Mas para infelicidade geral, já em 2012 os dois bons velhinhos já não mais existiam. O que gostava de unhas com pedaços de carne foi para o céu aos 90 anos, em 2002. O que tentou enfiar um cano de ferro no ânus de Gregório Bezerra seguiu para Deus aos 93 anos, em março de 2012. E deixou um vazio nas tardes da história onde morava a minha amiga, que descende de Francisco Julião, o humanista das Ligas Camponesas. Como poderá a justiça humana agora alcançar os velhinhos do verde bairro de Casa Forte? Com quem brincará mais a boa moça, empregada doméstica, que de nada sabia?

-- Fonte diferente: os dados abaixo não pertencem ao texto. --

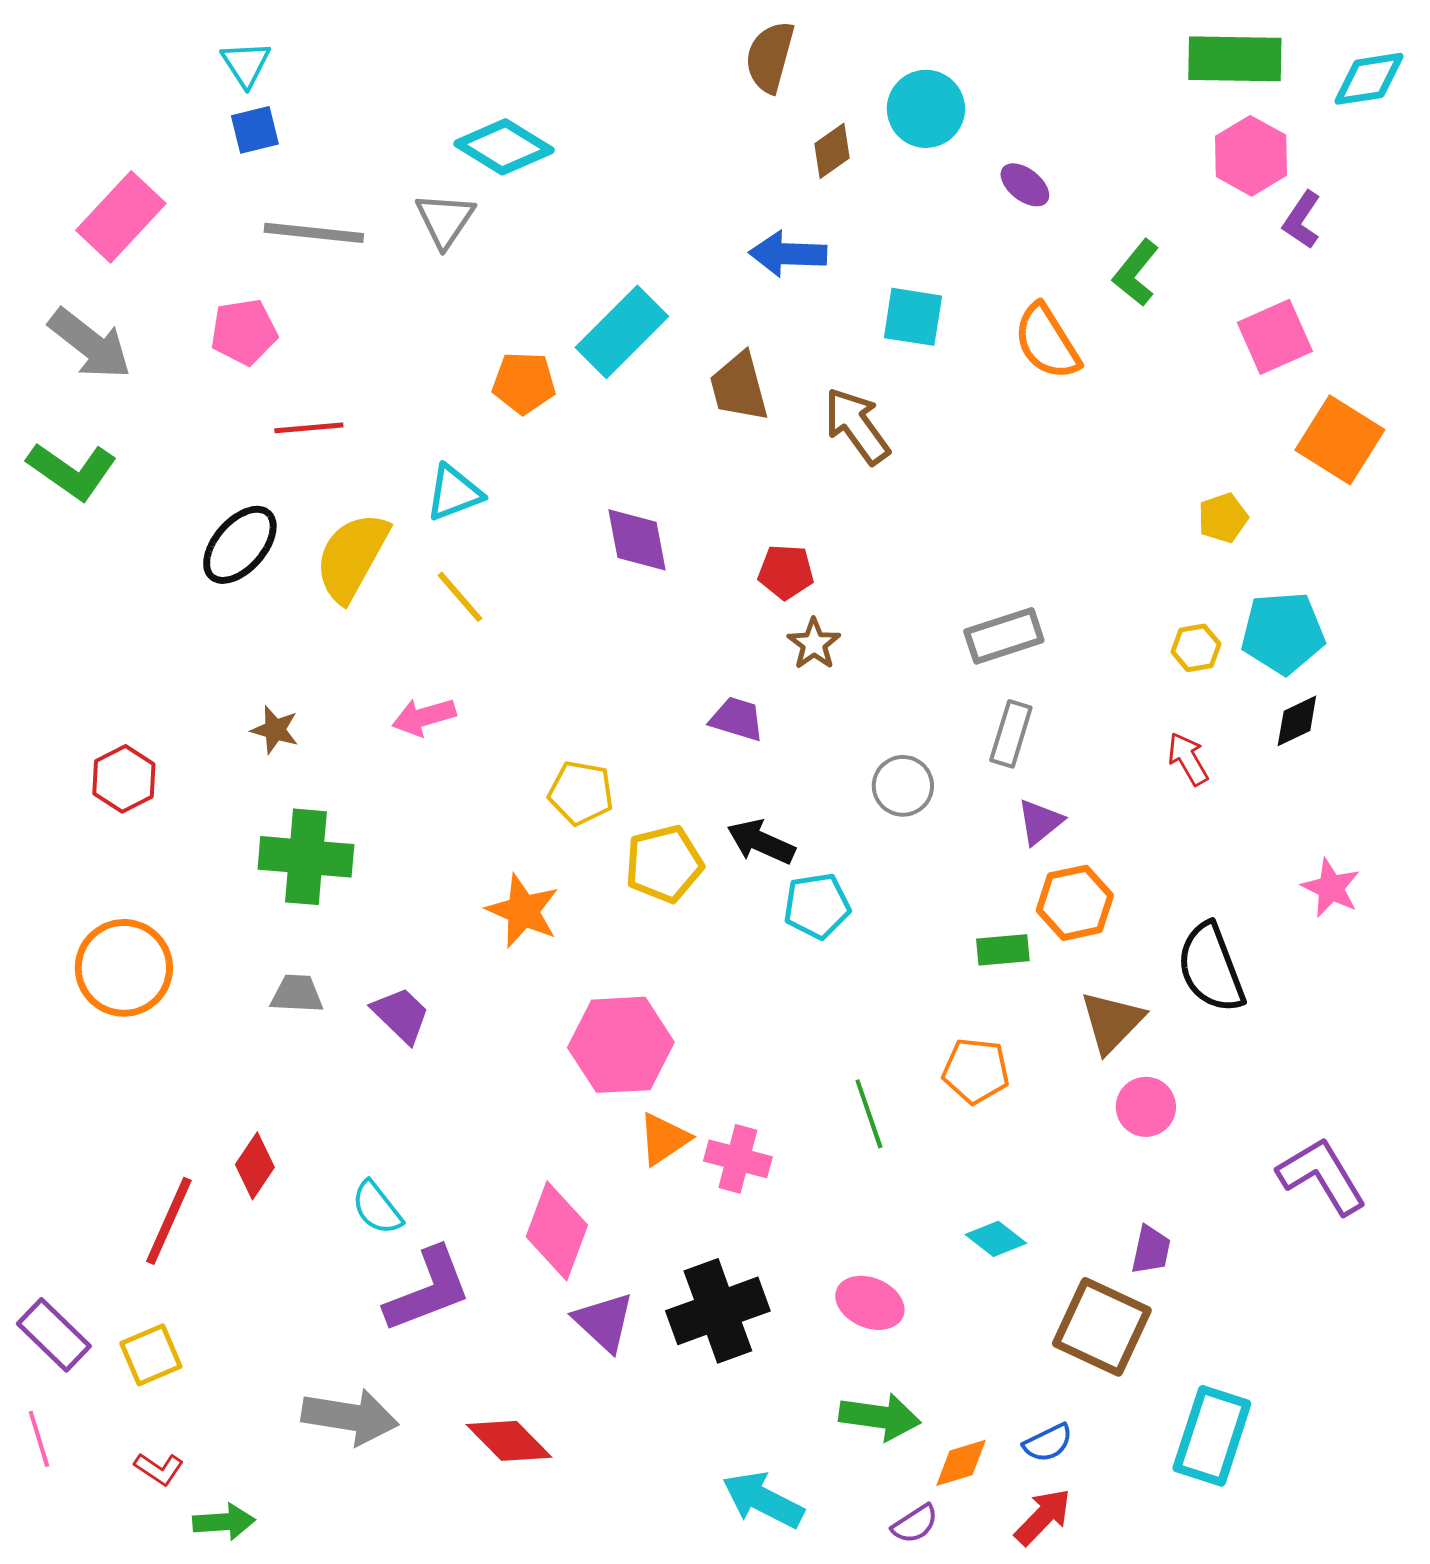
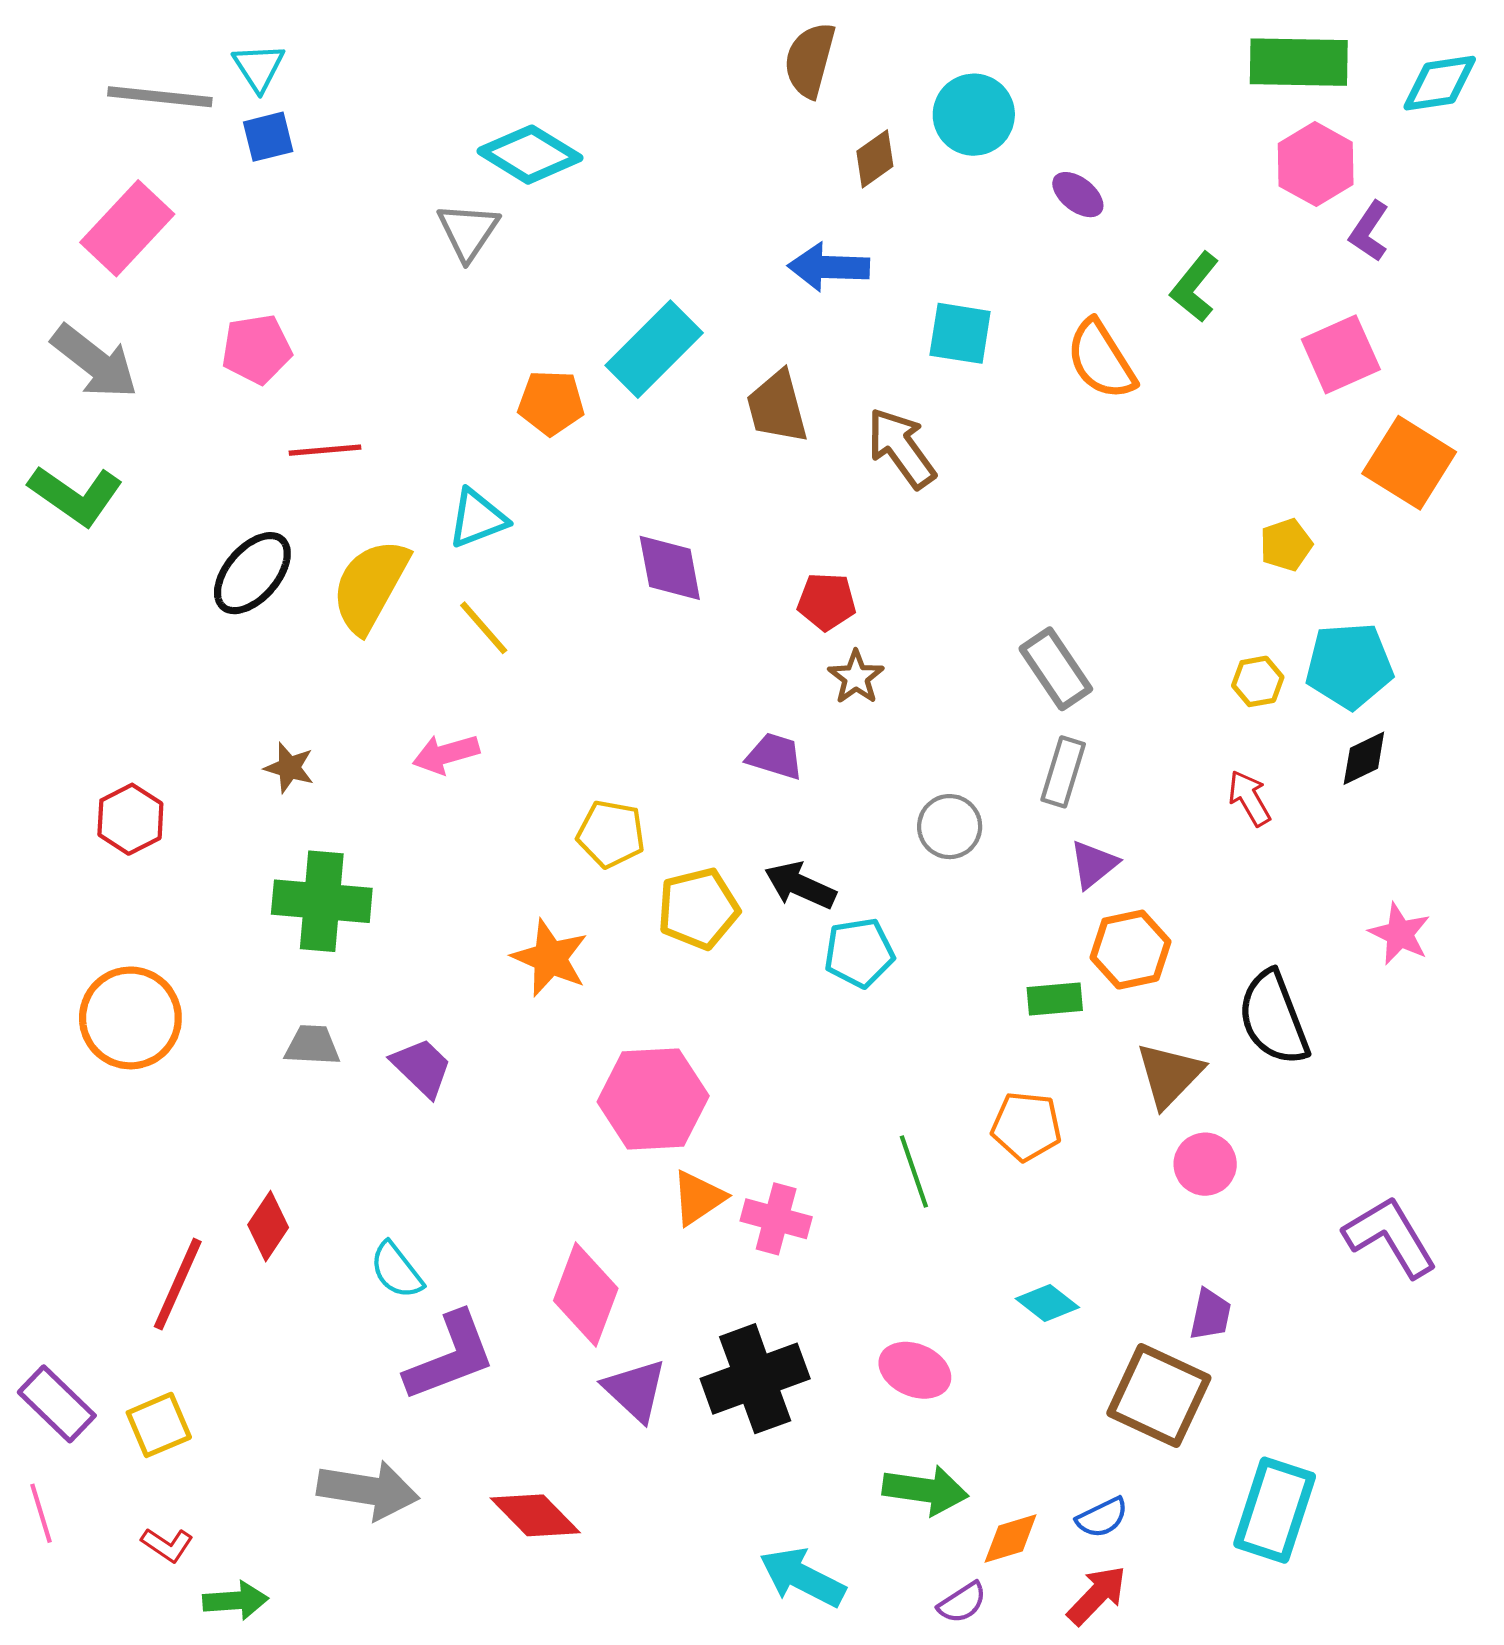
gray line: (314, 233) -> (160, 97), moved
gray rectangle: (1004, 636) -> (1056, 669), turned 74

Eu então concluía naquele artigo há três anos: pensemos nos torturadores envelhecidos, pensemos neles, por eles e para a justiça que não lhes chegou, quando olharmos os idosos e respeitáveis Carlos Alberto Brilhante Ustra, David dos Santos Araujo, Ariovaldo da Hora e Silva, Maurício Lopes Lima, Carlos Alberto Ponzi, Adriano Bessa Ferreira, José Armando Costa, Paulo Avelino Reis, Dulene Aleixo Garcez dos Reis. E outros velhos, muitos outros de Norte a Sul do país, que no tempo de poder foram o terror do Estado no Brasil. E terminava o artigo: eles ficaram apenas mais velhos, os bons velhinhos assassinos.
E concluo agora, depois da morte de Ustra: morrem na cama, de velhinhos, todos os torturadores brasileiros. Tudo tão Brasil, não é? Por isso, retifico ao fim: os torturadores brasileiros não fazem um filme de Francis Ford Coppola. Essa é uma história de horror, real, muito real e verdadeira, digna da união de todas as artes, do cinema, do teatro e da literatura. Possível título da obra múltipla: os bons velhinhos assassinos. Os bons, pelo menos até o dia em que a justiça os alcance. Chegará esse dia?